Speaking of companies and designers, we can sadly say that the pandemic has been a time to take advantage of the new protective equipment market. The problem is that many brands and professionals seem to design without a critical spirit, without being aware of what has been happening in recent decades. Many of the proposals (produced!) are in plastic. In general, they can also be recyclable products, but plastic is considered an emerging contaminant. We need industries that dispose of large quantities of plastic for it to be recyclable.
This impulse of design to create products that are apparently useful for the moment of crisis that we are experiencing can be called coronagrifting: the term indicates projects mainly designed for visibility. These products look for self-promotion but do not help either on the ecological or social level, on the contrary, they pollute even more. Naturally, alongside these projects that we can define as “marketing”, there are even more useful ones. One example is the Xylinum Mask by Elizabeth Bridges and Garrett Benisch (Sum Studio) which demonstrates how it is possible to grow a bacterial cellulose mask in your kitchen. Besides more domestic solutions, we also have new interesting products such as Narvalo, a protective FFP3 anti-smog and anti-virus mask entirely produced in Italy, which communicates with a dedicated app to monitor the quality of the surrounding air.
Coronagrifting and this tendency to design a project with the purpose of an Instagram post must change, both for companies and professionals. 2020 has taught us that we need to produce in a more sustainable way, thinking not only of the product but of the sum of its aspects: raw materials, production processes, recycling and disposal. (Wednesday we will talk about a new project that tackles these needs)

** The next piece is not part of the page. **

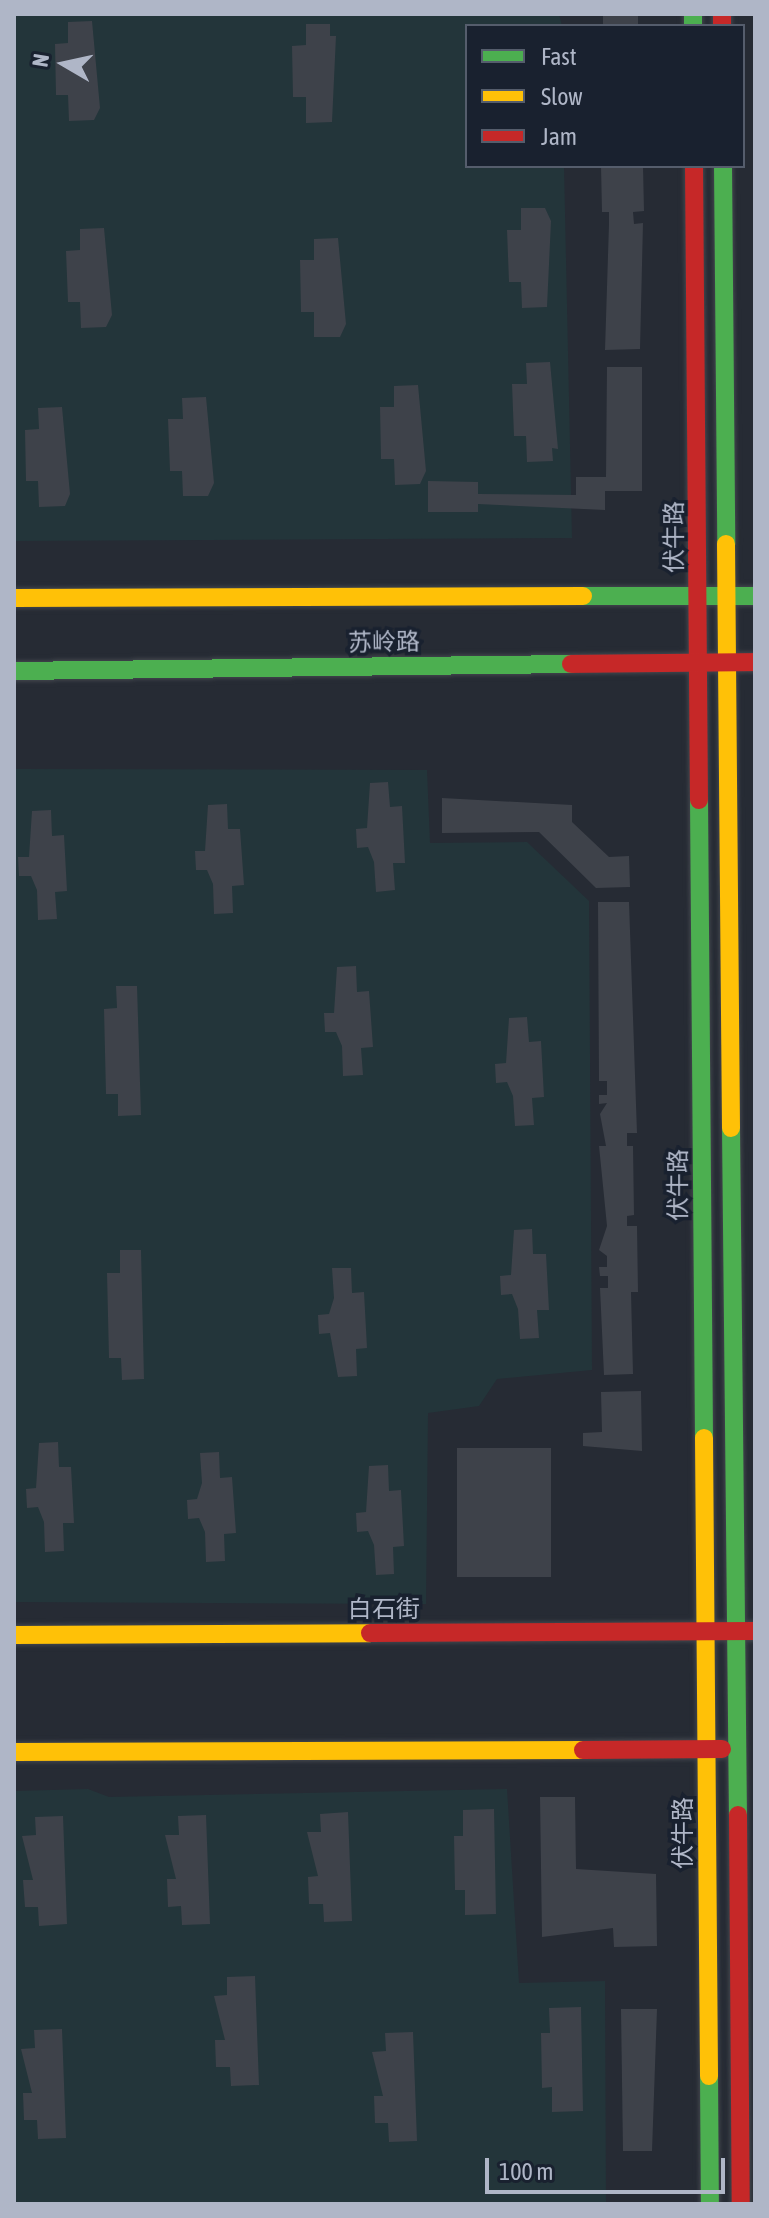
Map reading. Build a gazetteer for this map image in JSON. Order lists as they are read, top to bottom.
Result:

Talking about sustainability and the need for a new way of producing, there is another interesting attitude of 2020 concerning the search for new materials for industry. These projects often start with poor raw materials such as industrial or agricultural waste. An example is SLAM! by Studio Henriksson&Lindgren, which uses solid and liquid waste from the pressing of cider. The fascinating part is that through SLAM!, the two designers experimented on a process that can potentially be used by other industries that produce wastewater and bio sludge, potentially introducing the production of bioplastics as the last step in these purification plants.
Right now, a dialogue between designers, researchers, and companies is essential and of primary importance. In order to have a real change, everyone should collaborate to create new points of view and new solutions. But of course, institutions, administrations, and private individuals also play a fundamental role. As an example, SLAM! is part of the What Matter_s 2.0 project commissioned by the Form/Design Center in Malmö, in which a group of six Swedish design studios was associated with local manufacturing companies with the task of developing new sustainable materials from their industrial waste. The results are exhibited at the Metabolic Processes for Leftovers exhibition, curated by the Danish Kiosk Studio.
This brings us to today’s latest topic, events, and exhibitions. We need to rethink how to create, present, and entertain, but we must do it in a critical way, above all thinking of the context in which we are operating. The chance of designing installations and interventions during public events should be used to entertain, as well as to educate and raise awareness on contemporary issues. Over time, this could lead to modify our mental constructs, creating a new idea of well-being through a new type of design.
These are just some of the aspects we wanted to share, in the coming weeks we will address more.